Supplied material START

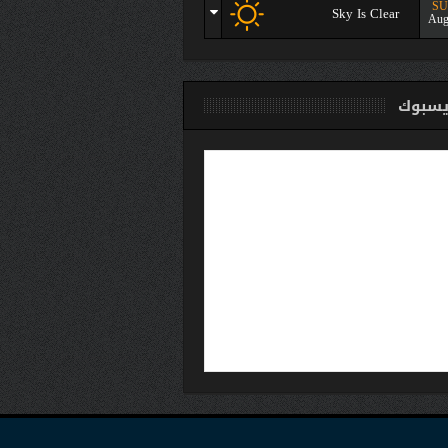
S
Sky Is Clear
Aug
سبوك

Supplied material END
Supplied material START

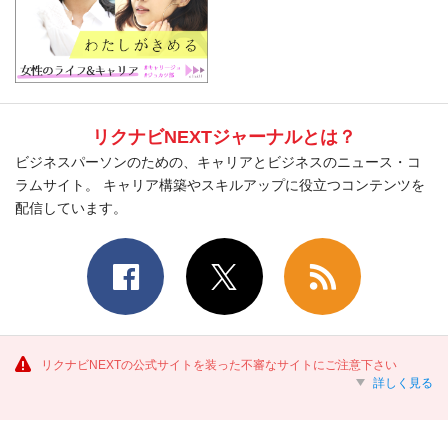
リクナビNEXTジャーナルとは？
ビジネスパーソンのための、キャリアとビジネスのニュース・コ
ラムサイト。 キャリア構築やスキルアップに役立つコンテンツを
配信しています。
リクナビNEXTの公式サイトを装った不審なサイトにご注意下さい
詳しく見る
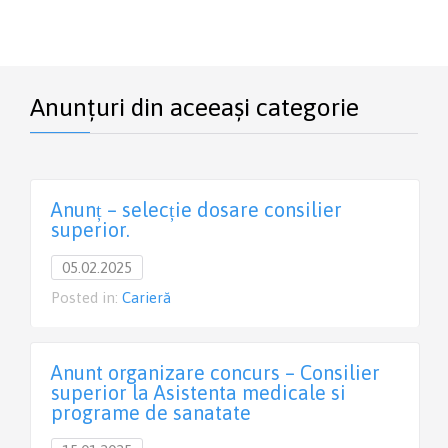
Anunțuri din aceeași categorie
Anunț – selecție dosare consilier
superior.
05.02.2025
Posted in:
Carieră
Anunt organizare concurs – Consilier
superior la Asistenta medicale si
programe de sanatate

Supplied material END

Try it: Can you update the data from the line with "リクナビNEXTジャーナルとは？" up to and including the line with "programe de sanatate" by replacing "superior" with "principal" and leaving everything else unchanged? Give only those lines, without the pictures.

Finished task:
リクナビNEXTジャーナルとは？
ビジネスパーソンのための、キャリアとビジネスのニュース・コ
ラムサイト。 キャリア構築やスキルアップに役立つコンテンツを
配信しています。
リクナビNEXTの公式サイトを装った不審なサイトにご注意下さい
詳しく見る
Anunțuri din aceeași categorie
Anunț – selecție dosare consilier
principal.
05.02.2025
Posted in:
Carieră
Anunt organizare concurs – Consilier
principal la Asistenta medicale si
programe de sanatate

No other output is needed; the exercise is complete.